Here at home, we have concluded with the above-mentioned scientists at the SOTE that the fermented wheat germ extract should be made available to those in need as soon as possible. The second phase of production took place in Israel, from where the product first arrived in Hungary. At that time it was still a dietary supplement. We were approached by clinicians from Hungary and abroad who wanted to test the efficacy of the product in patients according to an approved protocol. Avemar was the only non-pharmaceutical product to have been tested in approved clinical trials in Hungary and abroad in people with cancer and autoimmune diseases. Based on the results of the clinical trials, with the prior approval of Sándor Eckhardt, an oncologist and academic, Avemar was registered as a nutritional product for cancer patients in 2002, on the recommendation of the National Institute of Oncology, and published in the Health Gazette."

 

The Hungarian product is now widely used all over the world. Can you tell us about the latest research on fermented wheat germ extract?

 

 

 

"There have been several publications on fermented wheat germ extract in recent years. First I will mention a clinical study. The largest medical institution in the Middle East and one of the "TOP 10" hospitals in the world is the Sheba Medical Centre in Israel. In the oncology department of the hospital, which is an entire building, the effect of a fermented wheat germ extract produced in Hungary was studied in patients with advanced prostate cancer. In a paper published in the journal Nutrition and Cancer, the clinicians recommend the use of the preparation in this important and unfortunately common type of disease. This article fits in nicely with the many clinical publications on Avemar published in previous years.

Albert Szent-Györgyi and another research giant, Otto Warburg, were the first to say that the malfunctioning of the biological oxidation process and the functional damage to the cellular mitochondria, the energy centre of the cell, where cellular respiration takes place, is the cause of cancer.
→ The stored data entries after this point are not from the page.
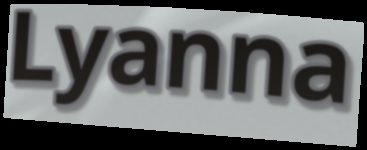
Lyanna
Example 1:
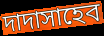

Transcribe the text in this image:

দাদাসাহেব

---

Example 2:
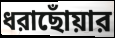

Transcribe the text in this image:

ধরাছোঁয়ার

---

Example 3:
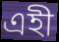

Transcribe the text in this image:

এহী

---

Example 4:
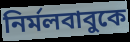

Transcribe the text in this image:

নির্মলবাবুকে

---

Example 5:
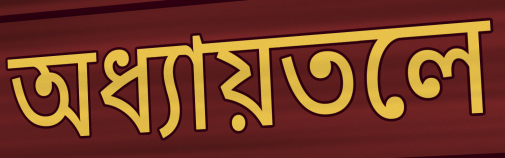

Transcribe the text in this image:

অধ্যায়তলে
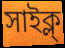
সাইক্ল্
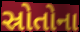
સ્રોતોના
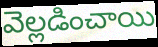
వెల్లడించాయి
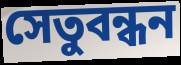
সেতুবন্ধন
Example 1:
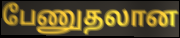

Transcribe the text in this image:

பேணுதலான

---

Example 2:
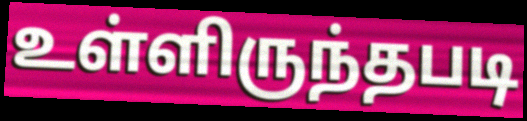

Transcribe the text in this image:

உள்ளிருந்தபடி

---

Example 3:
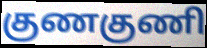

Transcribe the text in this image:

குணகுணி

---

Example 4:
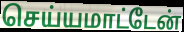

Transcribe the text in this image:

செய்யமாட்டேன்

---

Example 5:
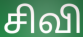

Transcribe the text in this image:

சிவி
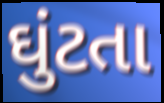
ઘુંટતા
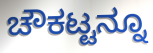
ಚೌಕಟ್ಟನ್ನೂ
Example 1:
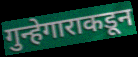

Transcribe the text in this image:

गुन्हेगाराकडून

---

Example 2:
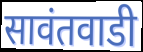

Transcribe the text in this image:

सावंतवाडी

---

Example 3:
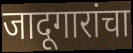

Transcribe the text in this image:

जादूगारांचा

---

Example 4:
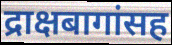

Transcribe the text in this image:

द्राक्षबागांसह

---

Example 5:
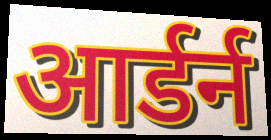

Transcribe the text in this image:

आर्डर्न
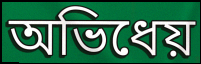
অভিধেয়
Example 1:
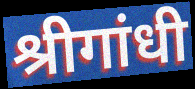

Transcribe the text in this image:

श्रीगांधी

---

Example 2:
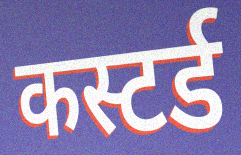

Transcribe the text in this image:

कस्टर्ड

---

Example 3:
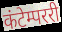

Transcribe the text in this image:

कंटेम्पररी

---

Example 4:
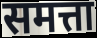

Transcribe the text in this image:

समत्ता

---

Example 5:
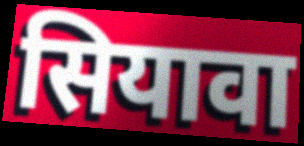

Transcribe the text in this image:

सियावा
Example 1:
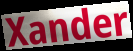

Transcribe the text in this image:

Xander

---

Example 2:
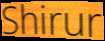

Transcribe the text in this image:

Shirur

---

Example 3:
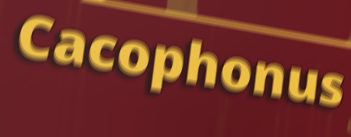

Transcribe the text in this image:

Cacophonus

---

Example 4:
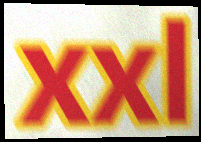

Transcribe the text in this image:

A major research paper on fermented wheat germ extract, recently published in one of the top scientific journals, Scientific Reports (Nature), provides evidence that the active ingredients in the preparation can repair damaged mitochondria in cancer cells, and thus eliminate the cause of cancer at the subcellular level. This is an exciting result, and one of the authors of the paper is the Nobel laureate James D. Watson, after whom, with Francis Crick, the DNA molecule was named the Watson and Crick double helix.

 

 

 

A small publication on the antiviral effects of fermented wheat germ extract has already been published and a large research article is in press. It is not about the coronavirus, but about a new way to cure cells infected with the virus that causes the acquired immunodeficiency syndrome. But that's something for another time.

Finally, speaking of viruses, I would like to mention that the main researcher on coronavirus in Germany, Christian Drosten, has written several papers on the potential of substances that trigger cellular self-cleaning processes, the so-called autophagy inducers, as potential antiviral agents against coronavirus. Five years ago, researchers at the University of Würzburg Clinical Centre published that fermented wheat germ extract is an autophagy inducer. I have a feeling, although I have not yet been able to prove it, that Avemar will also be an effective helper in the fight against coronavirus."